Significant Mann-Kendall trend but Sen slope = 0? I used the Mann Kendall trend test to determine the significance of the trends of the following time series data (sheet 1) and obtained a significant trend at 10% significance level for the month of April (autocorrelated) however, the Sen slope I obtained was zero. Similar results were obtained for other time series as well with a significance level set at 5%. I did the computations on R (modifiedmk package and trend package) as well as in XLSTAT (see sheet 2). XLSTAT was unable to compute the confidence intervals for the Sen slope for all the monthly data (Jan-Dec). I posted this question on various forums and the only seemingly logical explanation I received was on ResearchGate. But I am still unconvinced as I have not seen such a result in any of the papers that I have read on this topic. Can somebody please explain what's wrong here?
 A: The Mann-Kendall test is based on the signs of the differences in values whereas the Sen's slope estimate is the median of all the two-point slopes.
Sen's slope can be viewed as a weighted median of the differences in values, because the slope between two points $(t_i,x_i)$ and $(t_j,x_j)$ (with $t_i\ne t_j$) with values $x_i$ and $x_j$ is the difference $x_j-x_i$ weighted (multiplied by) the reciprocal distance $1/(t_j-t_i).$  This combination of the loss of quantitative information (MK) and weighting (Sen) can cause the two estimates, as well as associated tests of them, to be completely different.
How might we produce an example?  One way to produce a zero Sen slope is to assure that more than half the two-point slopes are zero. Here is one of the simplest possible illustrations.  It begins with a short upward trending segment.  Counterbalancing that is a long level segment at a lower value.  (How long?
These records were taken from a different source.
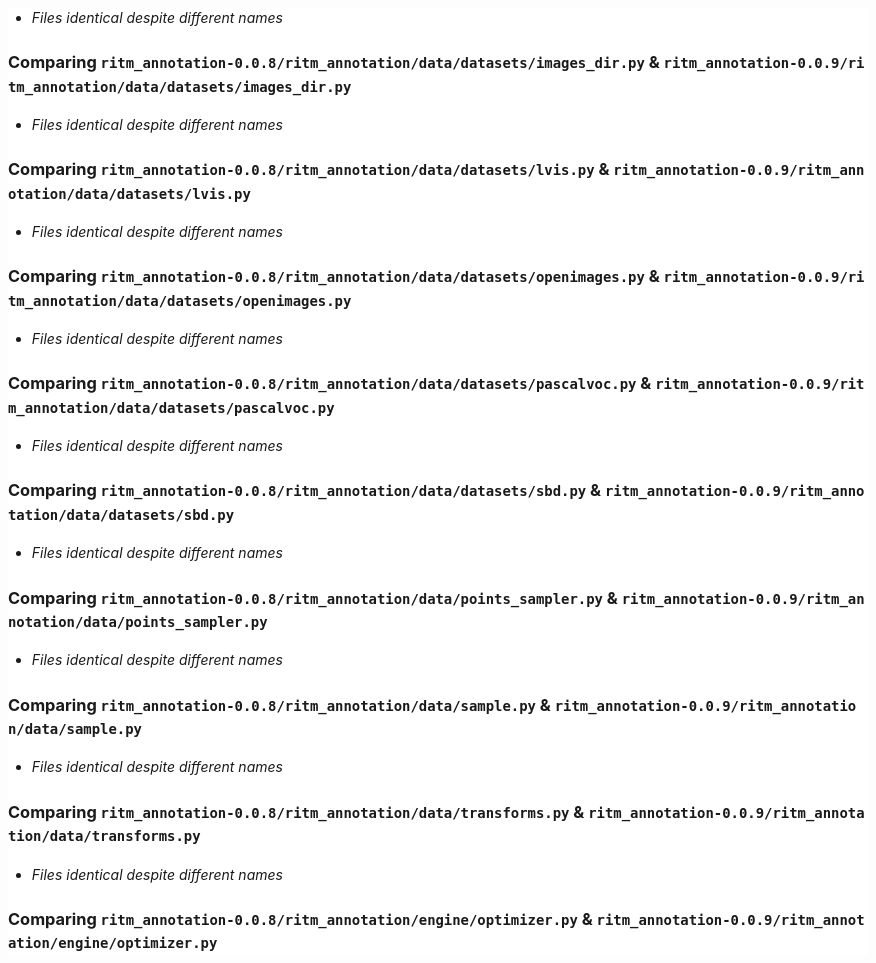  * *Files identical despite different names*

### Comparing `ritm_annotation-0.0.8/ritm_annotation/data/datasets/images_dir.py` & `ritm_annotation-0.0.9/ritm_annotation/data/datasets/images_dir.py`

 * *Files identical despite different names*

### Comparing `ritm_annotation-0.0.8/ritm_annotation/data/datasets/lvis.py` & `ritm_annotation-0.0.9/ritm_annotation/data/datasets/lvis.py`

 * *Files identical despite different names*

### Comparing `ritm_annotation-0.0.8/ritm_annotation/data/datasets/openimages.py` & `ritm_annotation-0.0.9/ritm_annotation/data/datasets/openimages.py`

 * *Files identical despite different names*

### Comparing `ritm_annotation-0.0.8/ritm_annotation/data/datasets/pascalvoc.py` & `ritm_annotation-0.0.9/ritm_annotation/data/datasets/pascalvoc.py`

 * *Files identical despite different names*

### Comparing `ritm_annotation-0.0.8/ritm_annotation/data/datasets/sbd.py` & `ritm_annotation-0.0.9/ritm_annotation/data/datasets/sbd.py`

 * *Files identical despite different names*

### Comparing `ritm_annotation-0.0.8/ritm_annotation/data/points_sampler.py` & `ritm_annotation-0.0.9/ritm_annotation/data/points_sampler.py`

 * *Files identical despite different names*

### Comparing `ritm_annotation-0.0.8/ritm_annotation/data/sample.py` & `ritm_annotation-0.0.9/ritm_annotation/data/sample.py`

 * *Files identical despite different names*

### Comparing `ritm_annotation-0.0.8/ritm_annotation/data/transforms.py` & `ritm_annotation-0.0.9/ritm_annotation/data/transforms.py`

 * *Files identical despite different names*

### Comparing `ritm_annotation-0.0.8/ritm_annotation/engine/optimizer.py` & `ritm_annotation-0.0.9/ritm_annotation/engine/optimizer.py`

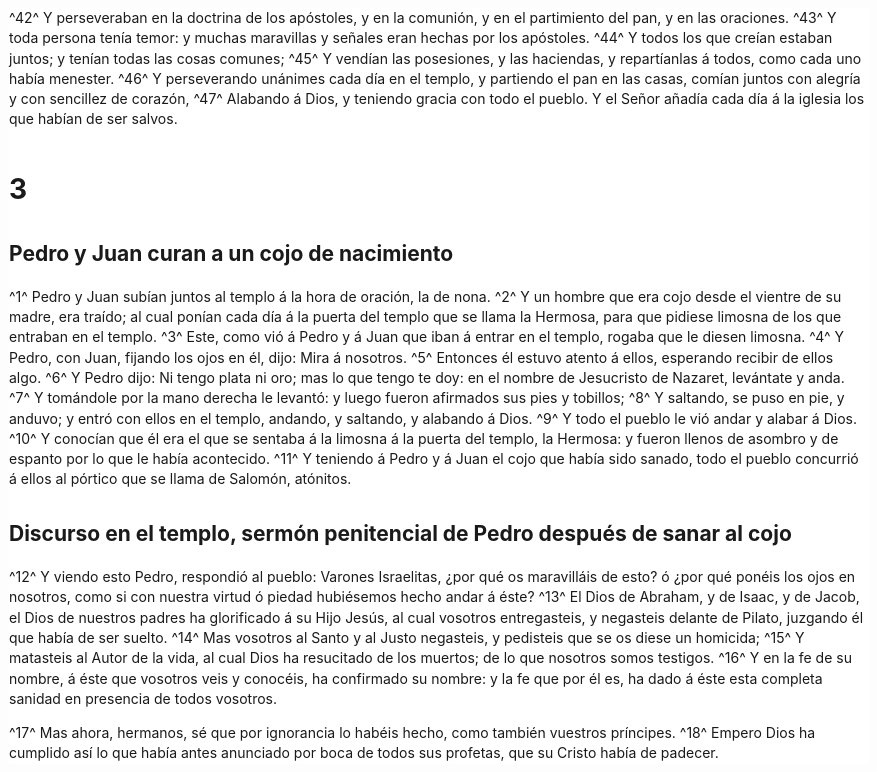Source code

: ^42^ Y perseveraban en la doctrina de los apóstoles, y en la comunión, y en el partimiento del pan, y en las oraciones. 
^43^ Y toda persona tenía temor: y muchas maravillas y señales eran hechas por los apóstoles. 
^44^ Y todos los que creían estaban juntos; y tenían todas las cosas comunes; 
^45^ Y vendían las posesiones, y las haciendas, y repartíanlas á todos, como cada uno había menester. 
^46^ Y perseverando unánimes cada día en el templo, y partiendo el pan en las casas, comían juntos con alegría y con sencillez de corazón, 
^47^ Alabando á Dios, y teniendo gracia con todo el pueblo. Y el Señor añadía cada día á la iglesia los que habían de ser salvos. 

# 3 
## Pedro y Juan curan a un cojo de nacimiento
^1^ Pedro y Juan subían juntos al templo á la hora de oración, la de nona. 
^2^ Y un hombre que era cojo desde el vientre de su madre, era traído; al cual ponían cada día á la puerta del templo que se llama la Hermosa, para que pidiese limosna de los que entraban en el templo. 
^3^ Este, como vió á Pedro y á Juan que iban á entrar en el templo, rogaba que le diesen limosna. 
^4^ Y Pedro, con Juan, fijando los ojos en él, dijo: Mira á nosotros. 
^5^ Entonces él estuvo atento á ellos, esperando recibir de ellos algo. 
^6^ Y Pedro dijo: Ni tengo plata ni oro; mas lo que tengo te doy: en el nombre de Jesucristo de Nazaret, levántate y anda. 
^7^ Y tomándole por la mano derecha le levantó: y luego fueron afirmados sus pies y tobillos; 
^8^ Y saltando, se puso en pie, y anduvo; y entró con ellos en el templo, andando, y saltando, y alabando á Dios. 
^9^ Y todo el pueblo le vió andar y alabar á Dios. 
^10^ Y conocían que él era el que se sentaba á la limosna á la puerta del templo, la Hermosa: y fueron llenos de asombro y de espanto por lo que le había acontecido. 
^11^ Y teniendo á Pedro y á Juan el cojo que había sido sanado, todo el pueblo concurrió á ellos al pórtico que se llama de Salomón, atónitos.

## Discurso en el templo, sermón penitencial de Pedro después de sanar al cojo
 
^12^ Y viendo esto Pedro, respondió al pueblo: Varones Israelitas, ¿por qué os maravilláis de esto? ó ¿por qué ponéis los ojos en nosotros, como si con nuestra virtud ó piedad hubiésemos hecho andar á éste? 
^13^ El Dios de Abraham, y de Isaac, y de Jacob, el Dios de nuestros padres ha glorificado á su Hijo Jesús, al cual vosotros entregasteis, y negasteis delante de Pilato, juzgando él que había de ser suelto. 
^14^ Mas vosotros al Santo y al Justo negasteis, y pedisteis que se os diese un homicida; 
^15^ Y matasteis al Autor de la vida, al cual Dios ha resucitado de los muertos; de lo que nosotros somos testigos. 
^16^ Y en la fe de su nombre, á éste que vosotros veis y conocéis, ha confirmado su nombre: y la fe que por él es, ha dado á éste esta completa sanidad en presencia de todos vosotros.

 
^17^ Mas ahora, hermanos, sé que por ignorancia lo habéis hecho, como también vuestros príncipes. 
^18^ Empero Dios ha cumplido así lo que había antes anunciado por boca de todos sus profetas, que su Cristo había de padecer.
This segment of eight points contributes $\binom{8}{2}=28$ zero slopes out of all $\binom{8+3}{2}=55$ slopes, making the (bare) majority of slopes equal to zero.)
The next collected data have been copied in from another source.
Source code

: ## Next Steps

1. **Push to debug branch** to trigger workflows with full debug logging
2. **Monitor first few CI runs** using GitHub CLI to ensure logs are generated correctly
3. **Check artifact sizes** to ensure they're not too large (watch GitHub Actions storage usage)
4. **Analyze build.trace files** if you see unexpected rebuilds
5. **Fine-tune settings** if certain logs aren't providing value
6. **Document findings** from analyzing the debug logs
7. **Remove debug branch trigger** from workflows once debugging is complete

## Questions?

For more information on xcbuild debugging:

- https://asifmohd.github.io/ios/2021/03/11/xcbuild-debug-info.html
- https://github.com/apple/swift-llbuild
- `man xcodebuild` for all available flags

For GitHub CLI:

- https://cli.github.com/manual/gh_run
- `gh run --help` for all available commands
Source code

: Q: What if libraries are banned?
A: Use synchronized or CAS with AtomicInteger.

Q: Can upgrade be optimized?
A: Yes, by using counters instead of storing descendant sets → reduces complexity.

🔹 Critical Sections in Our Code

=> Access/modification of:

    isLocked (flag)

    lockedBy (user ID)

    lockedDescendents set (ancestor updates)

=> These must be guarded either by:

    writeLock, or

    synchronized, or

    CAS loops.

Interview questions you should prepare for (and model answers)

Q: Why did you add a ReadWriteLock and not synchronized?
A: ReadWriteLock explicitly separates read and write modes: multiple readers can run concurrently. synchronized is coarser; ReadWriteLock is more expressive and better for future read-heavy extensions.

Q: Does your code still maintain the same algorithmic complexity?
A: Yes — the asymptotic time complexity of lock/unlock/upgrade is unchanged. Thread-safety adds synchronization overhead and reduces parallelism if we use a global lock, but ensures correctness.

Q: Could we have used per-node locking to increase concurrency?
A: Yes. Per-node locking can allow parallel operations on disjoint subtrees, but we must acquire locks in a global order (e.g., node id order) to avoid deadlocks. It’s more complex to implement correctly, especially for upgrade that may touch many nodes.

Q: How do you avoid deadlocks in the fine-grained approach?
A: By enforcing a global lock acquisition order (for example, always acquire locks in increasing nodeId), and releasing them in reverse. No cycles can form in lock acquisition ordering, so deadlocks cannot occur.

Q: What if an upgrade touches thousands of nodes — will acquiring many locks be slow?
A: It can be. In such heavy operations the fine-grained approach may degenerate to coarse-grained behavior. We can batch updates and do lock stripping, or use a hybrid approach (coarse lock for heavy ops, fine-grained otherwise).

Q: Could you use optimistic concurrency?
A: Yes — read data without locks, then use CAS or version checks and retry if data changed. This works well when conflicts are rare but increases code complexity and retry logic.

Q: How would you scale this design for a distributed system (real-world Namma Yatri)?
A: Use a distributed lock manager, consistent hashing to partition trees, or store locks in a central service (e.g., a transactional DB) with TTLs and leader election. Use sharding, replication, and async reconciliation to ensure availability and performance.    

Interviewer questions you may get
Nevertheless, there are enough points for MK to conclude the slope is significantly negative.  There are, after all, only three pairs of points exhibiting upward trends (the three pairs within the first three observations) while there are $3\times 8 = 24$ pairs exhibiting downward trends, for a net sign difference of $3-24 = -21$ (this is the MK statistic).  Since this overwhelming majority of points are in the downwards direction, MK is justified in concluding a negative trend exists.

To see the Mann-Kendall statistic, visualize lines between all points:

Of the $24+28+3 = 55$ distinct pairs, $24$ move down (from left to right) and only $3$ move up.  This difference is unlikely to occur by chance when the points are randomly resorted.
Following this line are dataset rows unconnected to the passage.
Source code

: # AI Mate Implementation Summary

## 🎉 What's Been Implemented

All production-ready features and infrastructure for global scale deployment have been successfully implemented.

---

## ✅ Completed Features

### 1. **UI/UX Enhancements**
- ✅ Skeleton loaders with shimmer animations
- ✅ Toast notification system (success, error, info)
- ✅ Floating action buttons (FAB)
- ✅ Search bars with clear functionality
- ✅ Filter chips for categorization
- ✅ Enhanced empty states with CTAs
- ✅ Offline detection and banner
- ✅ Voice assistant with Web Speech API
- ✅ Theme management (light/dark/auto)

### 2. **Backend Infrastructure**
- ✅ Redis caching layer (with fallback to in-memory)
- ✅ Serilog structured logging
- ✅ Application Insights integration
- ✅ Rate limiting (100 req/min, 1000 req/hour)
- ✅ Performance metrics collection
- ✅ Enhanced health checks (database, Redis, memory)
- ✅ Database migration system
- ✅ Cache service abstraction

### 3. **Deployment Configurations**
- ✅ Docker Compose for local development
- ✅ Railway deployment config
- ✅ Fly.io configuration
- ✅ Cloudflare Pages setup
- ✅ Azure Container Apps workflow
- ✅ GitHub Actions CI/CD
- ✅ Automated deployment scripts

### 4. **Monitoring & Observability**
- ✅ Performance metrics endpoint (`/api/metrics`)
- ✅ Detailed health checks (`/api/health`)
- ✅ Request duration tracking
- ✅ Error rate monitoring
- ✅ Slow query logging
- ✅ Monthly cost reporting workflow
To see the Sen slope, redraw all these lines emanating from a common point and choose the middle:

This figure had to randomly alter ("jitter") the slopes to resolve the many zero slopes.  More than half are exactly zero (level), placing their median (middle) value in the horizontal position.
This helps us appreciate the difference in the two methods: the Sen's slope does not account for the many large downward slopes.  The Mann-Kendall statistic finds there are many more downslopes than upslopes, ignoring the horizontal slopes altogether.
Comment
One common use of these procedures is with environmental monitoring data, as popularized by Richard Gilbert in the 1980's.  Their attractiveness lies in their applicability to left-censored data: that is, nondetects aka "less-than" values.  In these tests, any value reported as "less than $x$" is treated as equal to another such value, but less than any value reported as $y$ with $y\ge x.$
A typical monitoring dataset in a condition that first got worse (environmental contamination), was rectified, and improved to the point of being unable to detect the contaminant, would look substantially like the figure (where the red dots are the nondetects and have been plotted at a constant value lower than all the gray quantified observations).  Thus, this situation is not a mere mathematical pathology or artificial construction: these circumstances actually exist--and with sufficiently long monitoring after the cleanup, can be expected to exist.